Short Term Disability Benefits

by Rod Howell ; Updated July 27, 2017

Short-term disability insurance pays financial benefits to individuals who are out of work due to temporary illnesses or injuries. There are several sources of disability income available for workers across the United States. Some short-term disability benefits are paid tax-free to the insured, depending on how the coverages are funded.

Short-Term Disability Income Sources

Workers have several options available to obtain short-term disability coverage and protect their incomes. They can purchase STD insurance directly from insurance companies. Their employers may also sponsor group STD coverage for its employees. STD plans are also sponsored by some state governments. States such as Hawaii, New York, New Jersey, Rhode Island and California have short-term disability plans, funded by payroll taxes, that pay workers for several months to one year.

Coverage Information

One of the benefits on having short-term disability insurance is the different medical conditions that are covered. Most injuries and illnesses that keep individuals from working for a week or longer qualify as disabilities. Pregnancies and family leave are also covered by STD plans. The exceptions are medical conditions that occur during criminal activities, under the influence of alcohol or illegal drugs or were self-inflicted. Some of the most common temporary disabilities are back injuries, arthritis and diabetes. However, these disabilities must occur outside of work.
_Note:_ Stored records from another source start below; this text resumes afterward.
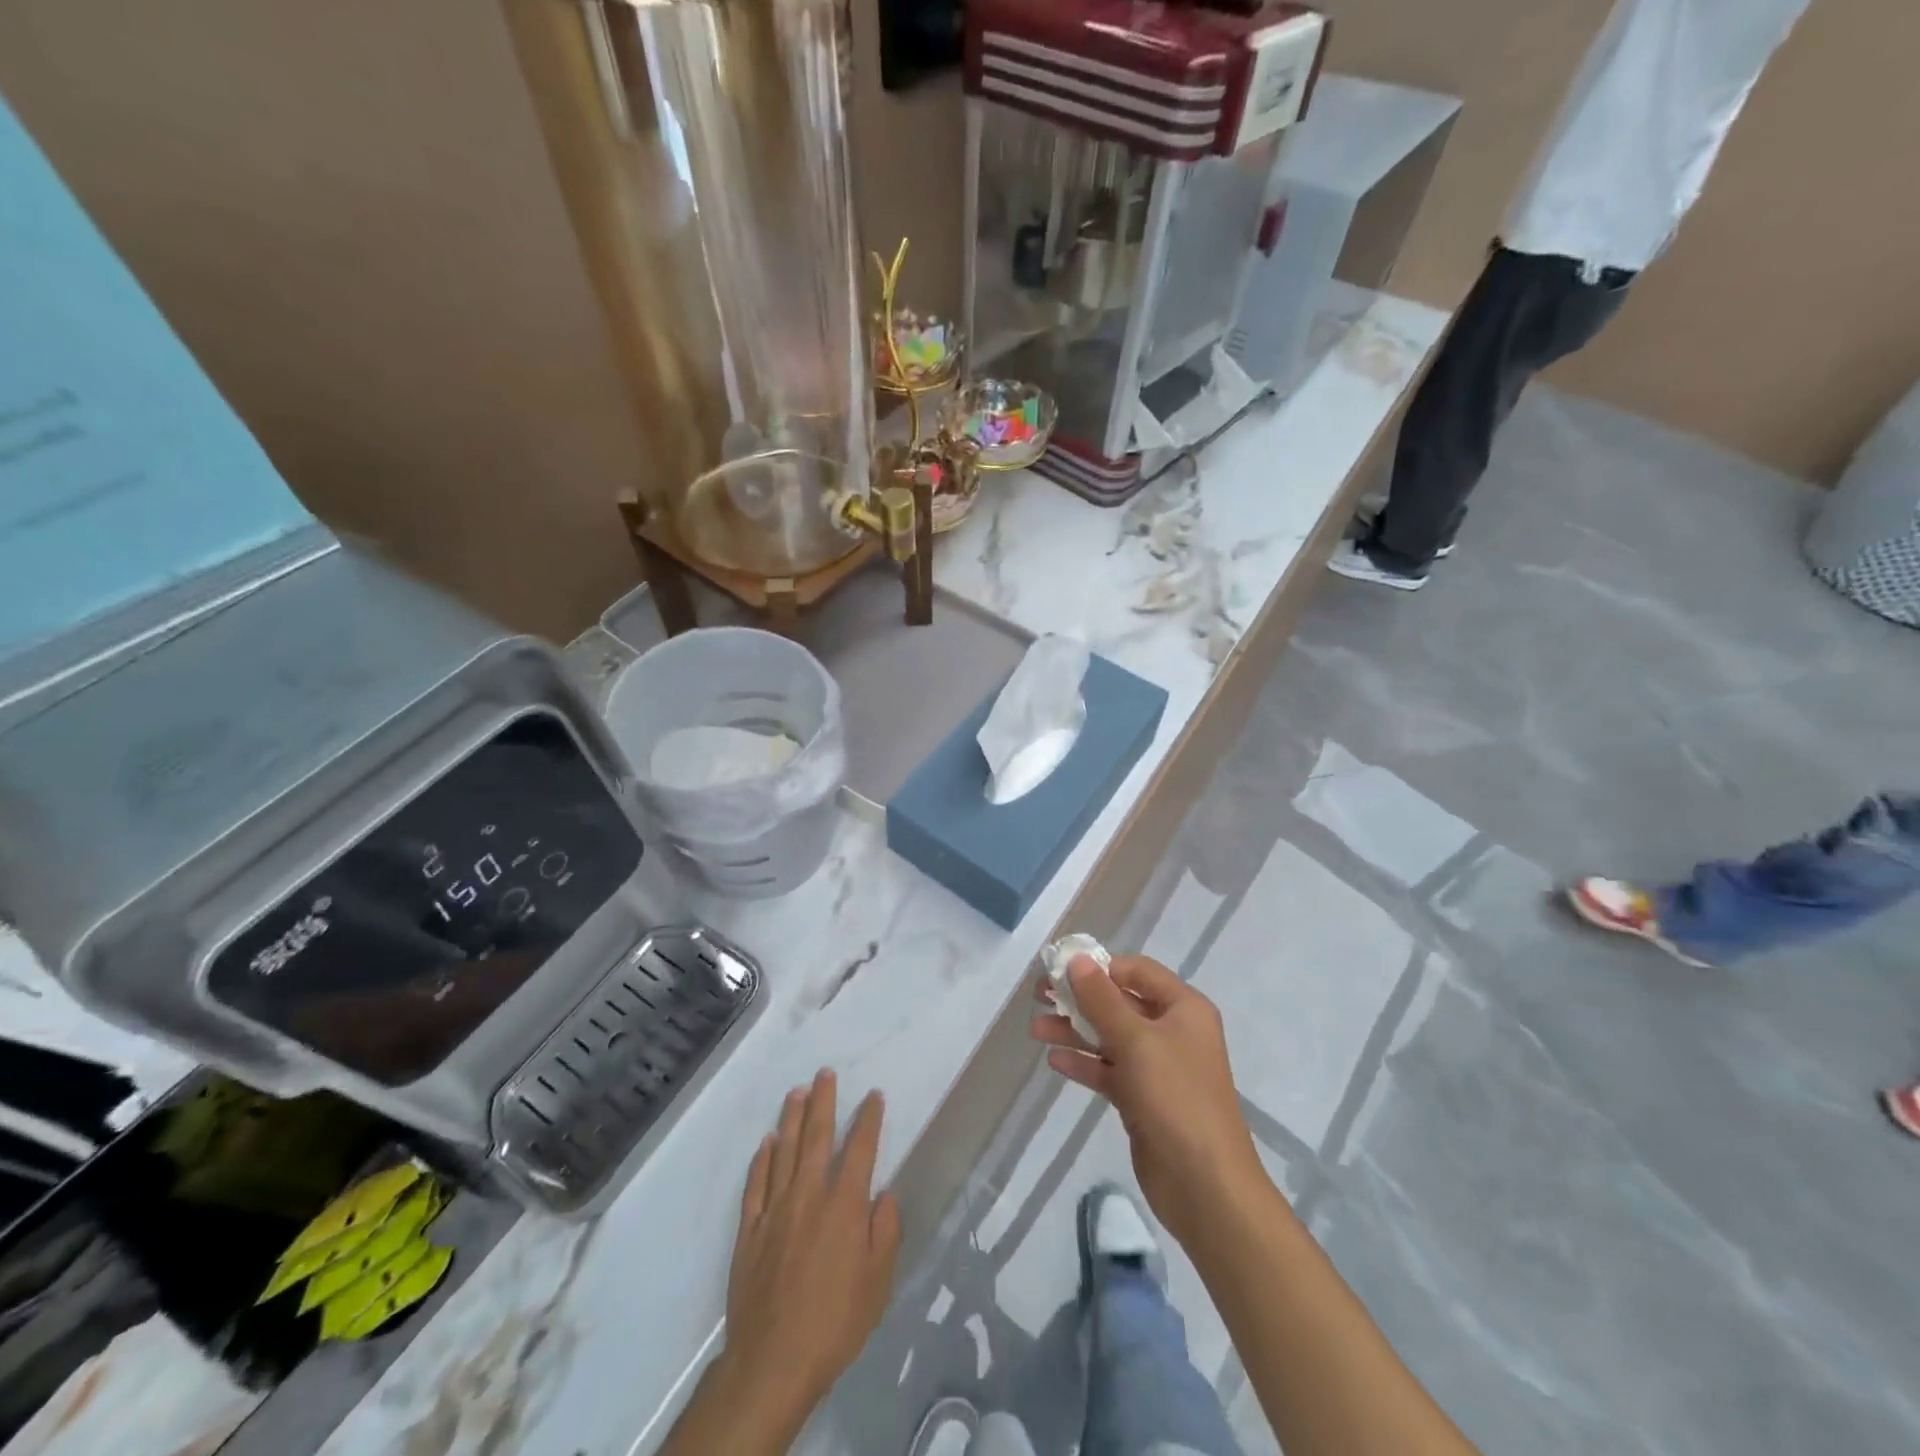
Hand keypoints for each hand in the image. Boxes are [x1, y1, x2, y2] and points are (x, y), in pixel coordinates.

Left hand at [709, 1070, 900, 1447]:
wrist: (773, 1361)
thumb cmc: (835, 1322)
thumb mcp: (878, 1282)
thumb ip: (885, 1231)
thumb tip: (884, 1194)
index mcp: (844, 1205)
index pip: (859, 1148)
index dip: (868, 1119)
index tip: (873, 1095)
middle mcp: (809, 1195)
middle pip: (816, 1137)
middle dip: (823, 1102)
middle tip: (824, 1073)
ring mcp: (775, 1210)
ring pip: (783, 1152)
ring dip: (790, 1119)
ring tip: (796, 1092)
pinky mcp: (749, 1230)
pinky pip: (755, 1184)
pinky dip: (761, 1160)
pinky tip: (766, 1143)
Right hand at [1032, 955, 1263, 1247]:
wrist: (1205, 1186)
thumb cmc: (1176, 1098)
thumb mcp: (1136, 1041)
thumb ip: (1101, 999)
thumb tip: (1077, 959)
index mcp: (1183, 1008)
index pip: (1137, 971)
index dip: (1099, 966)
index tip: (1060, 968)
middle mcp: (1172, 1032)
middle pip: (1120, 1003)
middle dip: (1080, 998)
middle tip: (1039, 996)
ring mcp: (1158, 1068)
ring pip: (1110, 1038)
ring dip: (1075, 1031)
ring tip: (1036, 1029)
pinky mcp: (1143, 1099)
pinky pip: (1109, 1070)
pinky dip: (1084, 1063)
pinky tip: (1054, 1060)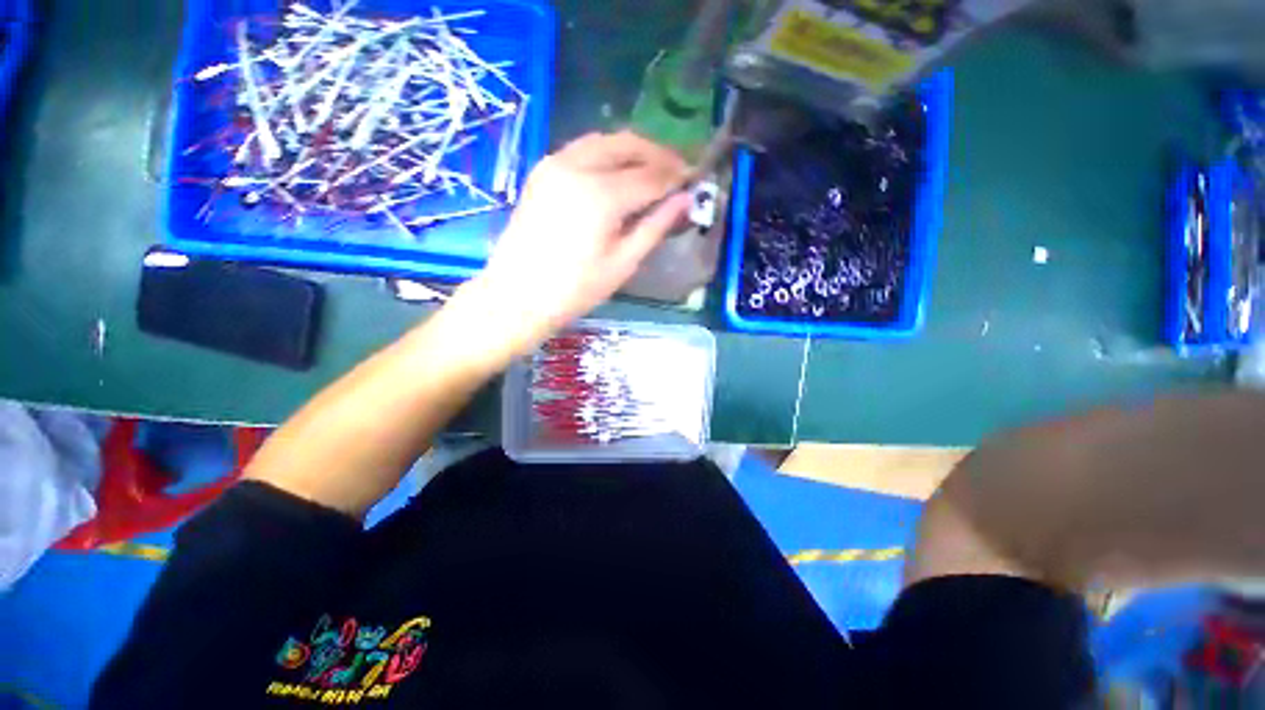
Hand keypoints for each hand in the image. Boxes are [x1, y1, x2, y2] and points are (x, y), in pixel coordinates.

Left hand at [459, 131, 690, 359]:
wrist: (517, 296)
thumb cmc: (574, 290)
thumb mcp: (623, 264)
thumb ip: (655, 226)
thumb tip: (686, 200)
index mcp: (601, 195)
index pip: (650, 176)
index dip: (676, 177)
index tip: (695, 179)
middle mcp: (577, 166)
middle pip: (628, 145)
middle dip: (658, 154)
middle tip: (678, 170)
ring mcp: (555, 164)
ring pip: (604, 141)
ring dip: (633, 150)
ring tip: (653, 170)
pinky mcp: (542, 170)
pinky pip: (583, 149)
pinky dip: (608, 153)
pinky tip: (619, 172)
Job-related disabilities are not covered by STD plans, but workers may be eligible to receive temporary income payments from workers’ compensation insurance.

Benefit Payments

Without STD insurance, workers may not have any other source of income, which can put serious financial strain on their households. With STD coverage, workers are able to replace some of their lost income until they are able to return. STD benefit amounts vary by insurer, but most pay between 40 and 65 percent of the worker's income. Some STD plans, according to McClaren & Associates, pay up to 80%. Insurers also provide different benefit periods. Plans may pay insured workers for periods ranging from several weeks up to 2 years. according to the Insurance Information Institute.

Nontaxable Benefits

Most STD plans pay benefits that are not required to be reported on the workers’ individual tax returns. However, there are some exceptions. STD plans that are paid with pre-tax dollars, such as group-sponsored coverages pay taxable benefits to the insured. State-sponsored STD plans from California and Rhode Island also pay tax-free benefits to workers. One of the states that requires workers to report their disability income to the IRS is New Jersey.